Kondisi korban kian parah lantaran dari pihak sekolah sempat mengintimidasi korban agar jangan melaporkan kasus itu ke polisi.
Namun, keluarga korban kukuh membawa kasus itu ke ranah hukum.
"Kasus itu masih proses hukum, kami tak puas dengan tuntutan Jaksa 8 tahun. Kami meminta dituntut sesuai undang-undang perlindungan anak yakni tuntutan 15 tahun," bebernya.
LRC-KJHAM mencatat kasus korban kekerasan seksual terhadap anak di tahun 2021 ada 11 kasus.
Tahun 2022 ada 53 kasus sedangkan di tahun ini hingga bulan Juni terdapat 9 kasus.
"Kota Semarang cukup banyak kekerasan seksual korban anak," imbuh Citra.
Ia menyebut, penanganan kasus kekerasan seksual terhadap korban anak masih mendapatkan kendala di antaranya stigma dan steoreotip dari aparat penegak hukum.
Terutama ketika ada relasi hubungan pacaran maka kekerasan seksual dianggap suka sama suka.
Padahal kekerasan seksual tersebut terjadi melalui ancaman, kekerasan fisik, manipulasi hingga buaian berkedok agama.
"Dari segi aparat penegak hukum belum memperhatikan latar belakang kasus sehingga ketika dibawa ke jalur hukum korban malah semakin trauma," terangnya.

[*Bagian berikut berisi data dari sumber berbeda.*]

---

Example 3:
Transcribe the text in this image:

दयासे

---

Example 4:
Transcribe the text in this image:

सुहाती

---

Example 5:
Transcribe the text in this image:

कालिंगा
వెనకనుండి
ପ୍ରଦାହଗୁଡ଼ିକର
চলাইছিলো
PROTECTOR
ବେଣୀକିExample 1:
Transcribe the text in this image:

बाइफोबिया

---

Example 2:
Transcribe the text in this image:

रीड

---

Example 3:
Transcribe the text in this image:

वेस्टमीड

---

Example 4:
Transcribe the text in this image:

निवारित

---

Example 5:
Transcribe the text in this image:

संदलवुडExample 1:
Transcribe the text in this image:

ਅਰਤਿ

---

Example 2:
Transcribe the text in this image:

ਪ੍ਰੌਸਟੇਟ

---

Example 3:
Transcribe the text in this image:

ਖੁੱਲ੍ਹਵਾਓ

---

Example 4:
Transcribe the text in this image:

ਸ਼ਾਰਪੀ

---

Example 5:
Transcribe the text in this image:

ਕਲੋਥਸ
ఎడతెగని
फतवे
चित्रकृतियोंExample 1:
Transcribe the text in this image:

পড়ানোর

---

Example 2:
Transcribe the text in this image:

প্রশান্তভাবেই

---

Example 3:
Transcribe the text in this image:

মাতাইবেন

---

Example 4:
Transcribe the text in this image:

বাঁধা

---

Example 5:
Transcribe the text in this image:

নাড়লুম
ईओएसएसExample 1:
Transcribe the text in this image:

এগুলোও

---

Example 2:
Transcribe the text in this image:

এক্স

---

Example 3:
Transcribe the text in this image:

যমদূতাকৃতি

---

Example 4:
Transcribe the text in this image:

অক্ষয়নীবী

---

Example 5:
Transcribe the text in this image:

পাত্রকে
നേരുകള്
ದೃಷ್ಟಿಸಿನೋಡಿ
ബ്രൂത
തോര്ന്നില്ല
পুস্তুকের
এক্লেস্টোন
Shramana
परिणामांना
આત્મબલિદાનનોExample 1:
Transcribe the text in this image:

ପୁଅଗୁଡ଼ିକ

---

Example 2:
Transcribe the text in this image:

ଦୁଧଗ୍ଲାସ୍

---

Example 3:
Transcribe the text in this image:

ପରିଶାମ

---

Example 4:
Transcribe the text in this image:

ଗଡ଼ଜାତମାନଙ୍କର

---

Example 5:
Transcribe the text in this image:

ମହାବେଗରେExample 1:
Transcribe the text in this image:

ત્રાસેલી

Di samping itu, akses pendidikan korban juga terancam.
Sebab, seringkali korban kehilangan akses pendidikan lantaran diminta mengundurkan diri dari sekolah.
Cara tersebut digunakan sekolah untuk mendepak korban secara halus.
Catatan LRC-KJHAM, tahun ini ada satu korban diminta mengundurkan diri dari sekolah sedangkan tahun 2022 ada tiga korban yang terpaksa keluar dari sekolah.
"Adapula guru-guru yang menyalahkan korban dan meminta damai dengan pelaku," katanya.